PROVIDED TEXT:
════════════════════
Major Points from Governor Kemp's 08.31.20.01 and 08.31.20.02 Executive Order

On August 31, 2020, Governor Kemp issued Executive Orders 08.31.20.01 (Renewing the Public Health State of Emergency last renewed on July 31, 2020) and 08.31.20.02 (hereinafter “the Order”) which extends most of the already applicable rules enacted by the Governor until September 15, 2020 at 11:59 P.M. The Order lays out detailed provisions to govern the ongoing Public Health State of Emergency. In the Order, the Governor covered the following topics related to the Coronavirus public health emergency. (New provisions are bolded and italicized).

Definitions (see pages 7-10 of the Order)

The Order does not add any new definitions that not found in any previous Executive Order.

Local Option Face Covering Requirement (see pages 38-40 of the Order)

In the 08.15.20.01 order the Governor issued specific provisions concerning local face covering requirements. Those provisions have been renewed in the Order. Local governments may impose such Face Covering Requirements as follows:

  1. Local governments which had met the Threshold requirement are allowed to impose a Local Option Face Covering Requirement, but are not required to do so. (As of the writing of this summary, only Quitman County would fail to reach the Threshold requirement of Georgia’s 159 counties, though Webster County, according to DPH data, does not have enough data to meet the threshold either even though the data presented shows it would meet the threshold requirement. Again, this can change daily.)
  2. If a local government decides to impose a face covering requirement it has to comply with the following:
    1. The requirement cannot be applied to people who are eating or drinking, who have difficulty putting on or taking off a face covering without assistance, those who have a religious objection, and those who have a medical reason for not wearing a face covering.
    2. Penalties (criminal or otherwise) cannot be imposed on any private business, establishment, corporation, non-profit corporation, or organization.
    3. The maximum penalty cannot be larger than $50 per offense.
    4. Enforcement can only be against individuals but, people who operate businesses and the businesses themselves cannot be held liable for failures of their customers to comply.
    5. The requirement cannot be enforced at any Polling Place.
    6. The requirement cannot be enforced against individuals on residential property.
    7. The requirement can be enforced against people on private property when the owner or occupant of the private party consents to enforcement. Such businesses, etc. can be required to post a reasonable public notice stating whether they consent to enforcement or does not consent to enforcement on its property.
  3. Local governments imposing a face covering requirement must warn noncompliant individuals about the health risks of not wearing a face covering prior to issuing a citation and shall make good faith efforts to distribute free masks to those who cannot afford a mask. If an individual is found in violation and cannot afford a mask, the local government must provide them a mask at the local government’s expense.
════════════════════
MATERIAL SUPPLIED:
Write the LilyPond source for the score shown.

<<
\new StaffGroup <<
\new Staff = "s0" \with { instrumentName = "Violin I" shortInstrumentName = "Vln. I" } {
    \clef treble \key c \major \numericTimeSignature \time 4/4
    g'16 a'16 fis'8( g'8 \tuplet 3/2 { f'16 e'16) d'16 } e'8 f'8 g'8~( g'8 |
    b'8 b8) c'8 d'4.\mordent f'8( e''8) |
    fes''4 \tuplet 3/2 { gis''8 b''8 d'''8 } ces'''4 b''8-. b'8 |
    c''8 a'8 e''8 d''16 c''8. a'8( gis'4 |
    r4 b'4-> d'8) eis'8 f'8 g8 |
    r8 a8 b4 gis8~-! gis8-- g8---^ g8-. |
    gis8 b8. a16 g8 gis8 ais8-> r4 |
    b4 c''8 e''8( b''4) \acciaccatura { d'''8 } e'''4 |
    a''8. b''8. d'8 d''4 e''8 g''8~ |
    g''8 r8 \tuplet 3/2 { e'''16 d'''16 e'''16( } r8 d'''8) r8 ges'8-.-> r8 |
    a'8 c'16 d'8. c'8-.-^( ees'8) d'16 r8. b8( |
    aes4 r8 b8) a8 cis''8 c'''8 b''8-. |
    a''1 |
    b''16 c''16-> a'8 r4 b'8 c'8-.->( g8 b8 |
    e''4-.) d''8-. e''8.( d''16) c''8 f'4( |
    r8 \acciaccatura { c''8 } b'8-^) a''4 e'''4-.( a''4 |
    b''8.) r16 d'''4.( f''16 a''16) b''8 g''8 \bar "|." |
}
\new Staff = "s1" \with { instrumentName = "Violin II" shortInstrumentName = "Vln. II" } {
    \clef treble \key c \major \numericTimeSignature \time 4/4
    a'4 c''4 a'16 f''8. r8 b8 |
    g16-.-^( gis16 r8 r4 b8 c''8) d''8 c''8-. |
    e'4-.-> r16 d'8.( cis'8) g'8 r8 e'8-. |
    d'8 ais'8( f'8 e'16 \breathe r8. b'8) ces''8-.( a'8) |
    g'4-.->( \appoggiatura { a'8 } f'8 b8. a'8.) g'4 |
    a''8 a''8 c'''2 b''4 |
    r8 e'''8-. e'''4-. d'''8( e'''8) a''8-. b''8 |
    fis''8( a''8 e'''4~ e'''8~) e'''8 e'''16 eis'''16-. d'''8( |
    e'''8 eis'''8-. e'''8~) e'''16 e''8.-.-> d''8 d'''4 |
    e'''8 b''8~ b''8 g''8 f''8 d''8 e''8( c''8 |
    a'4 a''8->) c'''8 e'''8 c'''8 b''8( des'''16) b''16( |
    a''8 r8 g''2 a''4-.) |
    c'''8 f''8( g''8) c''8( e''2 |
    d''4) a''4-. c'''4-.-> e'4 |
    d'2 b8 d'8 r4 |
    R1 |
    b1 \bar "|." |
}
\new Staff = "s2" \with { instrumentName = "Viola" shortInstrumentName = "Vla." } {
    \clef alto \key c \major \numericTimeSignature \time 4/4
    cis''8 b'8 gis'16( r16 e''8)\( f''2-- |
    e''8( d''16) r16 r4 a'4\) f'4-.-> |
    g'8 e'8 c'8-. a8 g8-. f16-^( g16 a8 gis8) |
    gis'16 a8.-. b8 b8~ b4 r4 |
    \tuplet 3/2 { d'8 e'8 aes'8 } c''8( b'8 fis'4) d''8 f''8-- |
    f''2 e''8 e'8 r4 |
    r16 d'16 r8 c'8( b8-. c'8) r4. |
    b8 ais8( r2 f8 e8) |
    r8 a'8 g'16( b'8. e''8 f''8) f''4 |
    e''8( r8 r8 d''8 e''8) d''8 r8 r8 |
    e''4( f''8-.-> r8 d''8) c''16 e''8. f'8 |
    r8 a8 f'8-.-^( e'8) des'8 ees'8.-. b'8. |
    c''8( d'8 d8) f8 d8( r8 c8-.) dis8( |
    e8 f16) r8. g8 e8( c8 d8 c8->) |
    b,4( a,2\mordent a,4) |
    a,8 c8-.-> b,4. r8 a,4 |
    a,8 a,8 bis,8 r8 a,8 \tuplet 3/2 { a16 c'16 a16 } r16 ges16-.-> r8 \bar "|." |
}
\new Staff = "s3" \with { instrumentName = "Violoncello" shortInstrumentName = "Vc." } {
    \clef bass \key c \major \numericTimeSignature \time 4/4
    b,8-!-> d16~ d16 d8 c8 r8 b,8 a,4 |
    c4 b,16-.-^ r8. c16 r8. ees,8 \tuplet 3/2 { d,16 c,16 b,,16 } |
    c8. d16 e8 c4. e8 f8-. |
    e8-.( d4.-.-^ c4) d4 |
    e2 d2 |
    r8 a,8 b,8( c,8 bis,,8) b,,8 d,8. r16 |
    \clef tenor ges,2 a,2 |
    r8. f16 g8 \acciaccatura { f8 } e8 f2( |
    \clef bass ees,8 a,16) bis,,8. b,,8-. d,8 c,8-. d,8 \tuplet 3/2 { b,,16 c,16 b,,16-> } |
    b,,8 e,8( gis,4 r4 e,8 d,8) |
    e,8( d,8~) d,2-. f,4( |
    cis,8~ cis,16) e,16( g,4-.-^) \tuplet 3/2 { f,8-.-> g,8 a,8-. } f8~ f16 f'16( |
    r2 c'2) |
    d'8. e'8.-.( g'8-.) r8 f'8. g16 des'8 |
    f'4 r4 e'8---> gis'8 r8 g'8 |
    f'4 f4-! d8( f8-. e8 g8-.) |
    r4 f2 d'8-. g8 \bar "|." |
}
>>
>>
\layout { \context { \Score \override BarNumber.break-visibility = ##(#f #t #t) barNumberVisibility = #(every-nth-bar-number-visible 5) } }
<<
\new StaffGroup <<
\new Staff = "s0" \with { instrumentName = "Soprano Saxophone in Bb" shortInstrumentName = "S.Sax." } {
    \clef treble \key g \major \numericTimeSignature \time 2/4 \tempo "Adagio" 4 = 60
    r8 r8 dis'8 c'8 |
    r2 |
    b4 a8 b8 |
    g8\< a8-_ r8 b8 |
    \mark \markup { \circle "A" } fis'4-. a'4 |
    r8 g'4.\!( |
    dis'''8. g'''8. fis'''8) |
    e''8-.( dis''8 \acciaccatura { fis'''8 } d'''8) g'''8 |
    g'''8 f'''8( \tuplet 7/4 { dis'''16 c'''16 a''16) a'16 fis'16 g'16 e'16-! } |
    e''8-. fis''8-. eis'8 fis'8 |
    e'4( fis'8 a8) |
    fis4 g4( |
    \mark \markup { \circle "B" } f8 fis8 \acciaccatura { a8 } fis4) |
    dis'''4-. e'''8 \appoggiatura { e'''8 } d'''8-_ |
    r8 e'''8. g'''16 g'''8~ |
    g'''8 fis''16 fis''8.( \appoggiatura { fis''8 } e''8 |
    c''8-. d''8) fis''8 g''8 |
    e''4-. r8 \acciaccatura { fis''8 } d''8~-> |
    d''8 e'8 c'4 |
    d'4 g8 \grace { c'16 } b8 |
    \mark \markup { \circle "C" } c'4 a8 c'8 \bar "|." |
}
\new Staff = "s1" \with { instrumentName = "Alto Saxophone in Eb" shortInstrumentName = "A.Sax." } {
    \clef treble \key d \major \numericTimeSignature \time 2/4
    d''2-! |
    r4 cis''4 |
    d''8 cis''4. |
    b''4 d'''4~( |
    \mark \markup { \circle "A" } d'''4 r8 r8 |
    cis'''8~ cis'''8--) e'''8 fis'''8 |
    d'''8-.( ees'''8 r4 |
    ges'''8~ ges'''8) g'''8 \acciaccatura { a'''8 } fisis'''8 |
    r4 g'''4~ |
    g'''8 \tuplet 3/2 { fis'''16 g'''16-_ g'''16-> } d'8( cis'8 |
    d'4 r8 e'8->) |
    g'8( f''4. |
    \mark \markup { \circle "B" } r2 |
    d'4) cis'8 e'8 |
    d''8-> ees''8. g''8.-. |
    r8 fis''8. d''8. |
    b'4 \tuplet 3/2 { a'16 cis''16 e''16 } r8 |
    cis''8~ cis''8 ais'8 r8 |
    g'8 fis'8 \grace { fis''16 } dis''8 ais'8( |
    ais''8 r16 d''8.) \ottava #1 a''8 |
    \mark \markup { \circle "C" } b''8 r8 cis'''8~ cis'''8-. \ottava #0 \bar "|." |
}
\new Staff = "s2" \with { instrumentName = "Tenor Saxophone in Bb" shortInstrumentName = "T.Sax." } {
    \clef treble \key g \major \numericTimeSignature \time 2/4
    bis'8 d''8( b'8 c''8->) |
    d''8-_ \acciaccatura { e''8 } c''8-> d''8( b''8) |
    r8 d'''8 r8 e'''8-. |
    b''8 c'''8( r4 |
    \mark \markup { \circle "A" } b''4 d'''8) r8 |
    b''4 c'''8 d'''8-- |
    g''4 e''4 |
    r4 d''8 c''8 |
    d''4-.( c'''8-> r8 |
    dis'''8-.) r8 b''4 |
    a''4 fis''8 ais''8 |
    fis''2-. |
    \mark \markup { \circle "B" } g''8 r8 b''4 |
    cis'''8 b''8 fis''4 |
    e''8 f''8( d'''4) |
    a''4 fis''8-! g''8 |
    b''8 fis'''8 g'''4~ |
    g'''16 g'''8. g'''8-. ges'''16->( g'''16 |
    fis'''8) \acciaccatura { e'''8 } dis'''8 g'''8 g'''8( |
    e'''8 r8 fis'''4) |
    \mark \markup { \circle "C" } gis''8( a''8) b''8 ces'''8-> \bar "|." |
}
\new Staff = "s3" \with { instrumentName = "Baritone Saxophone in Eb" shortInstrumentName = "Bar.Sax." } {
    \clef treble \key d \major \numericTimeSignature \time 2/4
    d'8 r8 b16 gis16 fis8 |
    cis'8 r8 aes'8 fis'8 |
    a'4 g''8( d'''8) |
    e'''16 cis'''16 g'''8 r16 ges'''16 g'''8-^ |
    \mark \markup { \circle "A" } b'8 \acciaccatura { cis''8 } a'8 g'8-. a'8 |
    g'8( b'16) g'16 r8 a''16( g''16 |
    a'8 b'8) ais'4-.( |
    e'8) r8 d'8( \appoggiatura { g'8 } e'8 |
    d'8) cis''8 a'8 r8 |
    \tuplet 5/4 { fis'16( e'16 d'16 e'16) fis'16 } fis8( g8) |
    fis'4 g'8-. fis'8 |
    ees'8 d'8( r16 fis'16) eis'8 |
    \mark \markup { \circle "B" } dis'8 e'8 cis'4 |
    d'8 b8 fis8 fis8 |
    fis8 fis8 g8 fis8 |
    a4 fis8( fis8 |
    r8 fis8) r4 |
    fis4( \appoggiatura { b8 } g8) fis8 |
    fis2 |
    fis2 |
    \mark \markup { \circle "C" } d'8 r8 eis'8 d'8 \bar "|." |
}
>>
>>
════════════════════
WHAT THE TASK ASKS: Copy everything from "5. The requirement" down to "local government’s expense." in the Georgia executive order summary, substituting "ticket" for "citation". Rely only on the text itself for what comes next.

RESPONSE TO THIS EXERCISE:
5. The requirement cannot be enforced at any Polling Place.
    6. The requirement cannot be enforced against individuals on residential property.
    7. The requirement can be enforced against people on private property when the owner or occupant of the private party consents to enforcement. Such businesses, etc. can be required to post a reasonable public notice stating whether they consent to enforcement or does not consent to enforcement on its property.
  3. Local governments imposing a face covering requirement must warn noncompliant individuals about the health risks of not wearing a face covering prior to issuing a ticket and shall make good faith efforts to distribute free masks to those who cannot afford a mask. If an individual is found in violation and cannot afford a mask, the local government must provide them a mask at the local government’s expense.